The full text of a web collection can be invaluable for a researcher. ARCH provides access to the full plain text found on websites. These files can be used alongside a number of different text analysis methods and techniques including sentiment analysis, NER, NLTK, word frequency, collocation, n-grams (word and phrase frequency over time), topic modelling, geoparsing, and word differences.

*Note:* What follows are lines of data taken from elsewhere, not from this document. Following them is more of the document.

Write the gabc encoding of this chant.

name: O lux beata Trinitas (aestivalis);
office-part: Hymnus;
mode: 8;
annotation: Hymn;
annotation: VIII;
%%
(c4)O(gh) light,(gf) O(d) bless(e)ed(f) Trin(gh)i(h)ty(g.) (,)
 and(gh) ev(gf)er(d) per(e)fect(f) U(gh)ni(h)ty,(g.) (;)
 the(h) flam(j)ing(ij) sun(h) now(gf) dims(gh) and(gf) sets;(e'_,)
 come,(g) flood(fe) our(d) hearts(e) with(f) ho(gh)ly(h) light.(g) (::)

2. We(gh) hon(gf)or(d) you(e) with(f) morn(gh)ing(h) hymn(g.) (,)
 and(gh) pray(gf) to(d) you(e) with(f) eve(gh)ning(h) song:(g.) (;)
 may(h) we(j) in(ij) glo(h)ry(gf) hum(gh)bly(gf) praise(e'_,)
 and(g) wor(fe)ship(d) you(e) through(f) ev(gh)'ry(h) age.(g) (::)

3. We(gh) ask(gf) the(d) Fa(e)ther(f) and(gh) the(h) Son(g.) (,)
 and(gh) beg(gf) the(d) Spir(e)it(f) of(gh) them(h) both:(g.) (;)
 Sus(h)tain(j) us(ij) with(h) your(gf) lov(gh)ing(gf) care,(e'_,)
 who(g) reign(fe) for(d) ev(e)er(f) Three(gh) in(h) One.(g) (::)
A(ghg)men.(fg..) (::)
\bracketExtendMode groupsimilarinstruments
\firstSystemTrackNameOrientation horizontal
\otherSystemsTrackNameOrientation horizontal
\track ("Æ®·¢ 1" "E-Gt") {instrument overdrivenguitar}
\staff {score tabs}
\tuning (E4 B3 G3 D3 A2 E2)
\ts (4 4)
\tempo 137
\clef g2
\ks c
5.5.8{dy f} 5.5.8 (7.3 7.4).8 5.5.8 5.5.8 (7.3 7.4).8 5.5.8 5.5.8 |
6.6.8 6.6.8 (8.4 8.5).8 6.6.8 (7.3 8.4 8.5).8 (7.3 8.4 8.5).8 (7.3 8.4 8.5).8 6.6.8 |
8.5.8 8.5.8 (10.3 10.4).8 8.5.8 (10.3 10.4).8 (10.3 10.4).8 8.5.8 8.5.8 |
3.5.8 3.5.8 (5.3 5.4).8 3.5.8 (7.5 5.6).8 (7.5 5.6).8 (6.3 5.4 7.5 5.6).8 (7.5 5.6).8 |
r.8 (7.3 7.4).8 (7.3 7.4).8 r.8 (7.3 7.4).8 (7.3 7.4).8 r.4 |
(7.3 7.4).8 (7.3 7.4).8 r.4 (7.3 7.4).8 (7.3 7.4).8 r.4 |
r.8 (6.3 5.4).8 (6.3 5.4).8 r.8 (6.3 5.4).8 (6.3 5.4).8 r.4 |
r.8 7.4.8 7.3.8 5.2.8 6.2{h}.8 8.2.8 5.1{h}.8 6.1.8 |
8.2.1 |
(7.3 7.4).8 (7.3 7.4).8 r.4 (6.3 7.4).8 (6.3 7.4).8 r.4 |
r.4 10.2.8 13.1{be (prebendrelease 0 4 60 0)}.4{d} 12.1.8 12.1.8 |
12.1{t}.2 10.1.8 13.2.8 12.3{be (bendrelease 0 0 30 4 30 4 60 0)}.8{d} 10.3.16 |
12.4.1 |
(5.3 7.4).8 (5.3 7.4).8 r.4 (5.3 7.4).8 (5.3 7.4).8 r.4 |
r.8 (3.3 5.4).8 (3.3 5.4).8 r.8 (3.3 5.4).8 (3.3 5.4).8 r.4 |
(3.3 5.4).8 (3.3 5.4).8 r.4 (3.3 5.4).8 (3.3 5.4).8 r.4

In this file, each website within a web archive collection will have its full text presented on one line, along with accompanying metadata.
- Queer Webcomics Archives Project: This was an Archives Unleashed Datathon project (Kritika Garg, Francis Kayiwa, Kae Bara Kratcha, and Wei Yin) which explored the representation of queer identies within the Global Web Comics Archive. A variety of methods and visualizations were produced while analyzing text and domains datasets.
- Autism Discourse in the U.S: An Exploratory Analysis: This Archives Unleashed datathon project explored the discourse among autism bloggers using two primary modes of analysis: sentiment analysis (NLTK) and network analysis (Gephi).
- #teamwildfyre: This Archives Unleashed datathon project explored the impact/severity of forest fires, as well as how information spreads and is broadcasted by media outlets. A variety of methods were used to analyze and visualize the full text dataset files, with a focus on NER and geocoding.
- Creating Collection Growth Curves with AUT and Hypercane: These blog posts descrive the process of using various tools to explore web archives collection growth curves. This can ultimately be "used to gain a better understanding of seed curation and the crawling behavior."
Example text sentiment analysis from the autism blogs web archive dataset
Plain text extractions are provided as CSV data with the following attributes for each page: crawl date, domain, URL, type (MIME and Tika), language, and content. See example.